In our progress towards the second lake close to the pass, we spotted one of the grizzly's tracks in the snow. Some of us were talking excitedly about our encounter with the bear and we decided that certainly he wouldn't still be there on our way back. As we rounded-the side of the mountain, the wind and rain disappeared as quickly as they had come. My spirits lifted as I thought maybe it won't be so cold and miserable after all.

As we climbed we looked back 'upon the valleys and mountains to the west and "could see for miles and miles". This was to be the last of our incredible views for a while. At one point we heard someone yelling behind us and we turned to see about fifteen mountain sheep darting across the slope below us. We still couldn't see the top of the mountain and the more we climbed the foggier it became. It got colder and it started to hail: Needlepoints of hail that stabbed into our cheeks if we turned our faces toward it. My pants became wet through and my legs became numb with cold. I thought I would never get warm again. At one point the fog was all around me and I couldn't see any of my fellow Ramblers. I had visions of being lost on the mountain.

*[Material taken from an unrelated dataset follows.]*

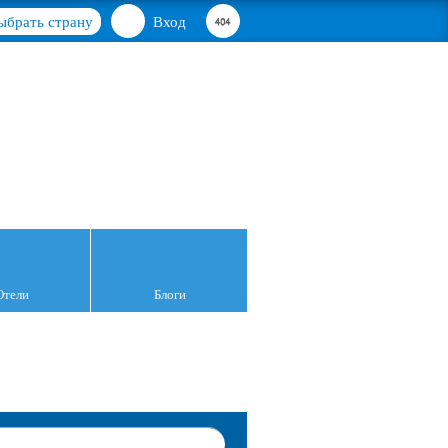
ыбрать страну
Вход
Отели
Блоги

Eventually the hail stopped and as I climbed and climbed I couldn't help but get warm again. At times the fog would lift and the wind would tease us by giving us glimpses of gorgeous blue Alberta sky. But still we couldn't see the peak. We were getting closer, though. One of the new members was also beginning to feel the climb, but with encouragement from the others who knew that we were much too close to quit now, she decided to go on.

Our last bit of super encouragement came as I lay collapsed on a rock with my back to the peak, giving my body a chance to rejuvenate before climbing the last long slope to the peak. Hearing a yell, I turned to see above me blue sky and a clear view of the summit. With a "We can see the top, let's get going while we can still get some pictures", I saw Tony leaping and bounding towards the mountaintop.

Quite a bit more leisurely, I got myself in gear, and with one more sustained effort, we were all there. It was 3:00 p.m. It had taken almost 6 hours to climb 4,915 feet.

It was very cold standing by the cairn as Tony fastened the Alberta 75 canister with the summit register (christened with all our names) to it. Quickly we took the pictures holding our Alberta 75 flag and Tony passed out the Alberta 75 badges, which we humbly accepted. We couldn't see all that much from the top so we left, much more quickly than we had arrived.

On the way down, again we had tremendous views looking west and south. The dark green and golden fall colours created a variegated pattern below distant snow mountains and smoky sky. We rallied at the lake at the pass. We had more or less agreed that we should stay together from then on In case the bear was still about.

As we rounded the bends just before the falls where we had first seen the bear, I was calling unashamedly into the air, just to let him know where we were, in the hopes that, if he heard me, he would decide that he didn't want to want to be there. As I said before, we figured the bear would be long gone, but it didn't hurt to be cautious.

Mary was just ahead of me when in a kind of a loud whisper I said "M a a a r y..". I could see the bear not far below us, still burrowing industriously in the dirt. I was jumping up and down to let the others behind us know that we had seen him. We then backed up towards the others and descended as a group, warily watching, but fascinated by, the legendary creature. One or two of us stopped to take pictures, and then we carried on down to the lake and back to the cars.

We had a beer at the side of the road and then supper in Canmore. A typical ending to a not so typical day.